Anxiety and Cheerios

It’s a quiet Sunday morning, my coffee is hot, and my kids are doing sensory play. You would think this would be a lovely little morning but my anxiety is off. the. charts.

G. keeps taking her brother’s toys directly from his hands, he’s freaking out, she’s screaming when he tries to take them back. It doesn’t seem to matter how many times I tell her that she can’t take things away from him, that he has a right to play with toys too, she just keeps grabbing. If I give him something, she immediately “trades” with him so she gets the new one. It’s like she doesn’t think he’s a real person, that he’s ‘just a baby’ and so what he has and wants doesn’t matter. She is the important one. We’ve had talks about how she would feel if her friends at school behaved like this with her, I’ve done it to her (lovingly, and with an explanation after the freakout) and she just doesn’t get it. She doesn’t care. Everything is hers, and he can just deal. So I’m constantly wranging at her, telling her to stop taking things from her brother, to share, he can play too, etc etc etc. It ended with ultimatums, that if she couldn’t play nice then she couldn’t play. Makes for a real relaxing play experience.

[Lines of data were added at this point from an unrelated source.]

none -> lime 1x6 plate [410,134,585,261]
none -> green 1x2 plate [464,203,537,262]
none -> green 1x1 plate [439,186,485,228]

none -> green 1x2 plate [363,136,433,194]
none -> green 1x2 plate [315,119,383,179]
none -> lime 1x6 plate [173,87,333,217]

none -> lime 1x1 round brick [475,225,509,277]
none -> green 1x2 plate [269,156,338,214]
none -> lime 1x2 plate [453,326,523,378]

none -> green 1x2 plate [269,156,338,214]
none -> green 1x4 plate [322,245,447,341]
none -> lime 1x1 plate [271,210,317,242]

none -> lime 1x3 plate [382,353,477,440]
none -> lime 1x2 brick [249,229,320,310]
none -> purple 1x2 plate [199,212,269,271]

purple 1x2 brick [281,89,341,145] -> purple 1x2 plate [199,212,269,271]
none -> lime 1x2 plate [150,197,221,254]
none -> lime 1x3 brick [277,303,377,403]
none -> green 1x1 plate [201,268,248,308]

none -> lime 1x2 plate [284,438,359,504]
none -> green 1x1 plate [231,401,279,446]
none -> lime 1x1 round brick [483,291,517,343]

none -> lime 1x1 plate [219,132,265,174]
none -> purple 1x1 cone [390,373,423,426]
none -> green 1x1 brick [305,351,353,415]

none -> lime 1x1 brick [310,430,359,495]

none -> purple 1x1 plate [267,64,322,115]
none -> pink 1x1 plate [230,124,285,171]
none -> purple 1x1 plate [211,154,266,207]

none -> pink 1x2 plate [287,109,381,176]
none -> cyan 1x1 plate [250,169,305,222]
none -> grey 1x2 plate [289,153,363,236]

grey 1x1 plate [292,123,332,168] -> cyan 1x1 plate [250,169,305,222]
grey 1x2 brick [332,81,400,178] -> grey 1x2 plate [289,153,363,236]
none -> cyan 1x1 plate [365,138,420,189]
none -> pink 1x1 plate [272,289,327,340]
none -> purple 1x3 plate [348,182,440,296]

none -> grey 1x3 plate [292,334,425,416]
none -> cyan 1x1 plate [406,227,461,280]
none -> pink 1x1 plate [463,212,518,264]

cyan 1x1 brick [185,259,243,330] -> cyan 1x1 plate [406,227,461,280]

And then he starts to eat the “sand” (ground cheerios, because I’m not a masochist hahaha) and so she does, then she gets pissy because I told her to stop eating the sand, because when he sees her eat the sand then he thinks he can eat the sand and I don’t want him to think that, the next sensory bin might not be edible. Now the powder is getting every where. You would think as an ECE I would be able to relax and see the learning in this but there’s no learning, just snacking. And messing.

Why can’t I just relax and let the play happen?! Why must I be so in control of it all the time?!

My girlfriend has been posting all this stuff on Insta, like she’s trying to start an educational mom blog there, and she talks a lot about letting go and letting experiences happen. I admire that. I want to be like that. I can’t quite get there yet. A lot of my PPD was wrapped up in the idea of control, that I needed to be in control all the time, if I lost control of the situation, of the kids, everything would fall apart on me. With my hubby being gone so much of the time, I always needed to be in control, I always needed to be on. If I let go, things would spiral and I would never be able to get things under control again.
This obviously is not what would happen, but in my mind, I needed to be on top of everything always. So now, part of what I’m trying to do is let go. Not control everything. The outcome is what it is.

It’s an especially hard pill to swallow, because I used to BE that mom. The one that let messes happen, the one that made ooblek and did science experiments, and just let it be. I remember sitting with some moms at out local Parent Link, silently judging them because they all agreed that they hated playdoh, that it was something that could be done at daycare, they hated it because it got everywhere and then they were forever cleaning it. And all I could think was Playdoh? Really? That’s where you draw your line? THAT’S too messy? They’d hate my house!

And now I hate my house 🤣 That’s a little extreme, but it is what it is. I hate that I’m not fun anymore, that I can’t let play happen. Let mess happen. They’re only little once, mess can be cleaned, blah blah blah. This is why this morning I decided I needed to let it happen.

Fuck me, it’s hard work. It feels like exposure therapy, and I’m ignoring the mess and the fighting and the crying and the eating by blogging and deep breathing. Makes sense, right?! If I can’t see it, I can’t stress about it 🤣

While I typed, the play calmed down. G. found a pot and started to ‘cook’ with the powder. L. started to just scoop it on to his body. I could see what was starting to form.

And then L. grabbed the towel I placed underneath to help with clean up (baby steps haha) and dragged the powder all over the kitchen and living room. Cue the deep breathing, pull out the vacuum. We’re getting there.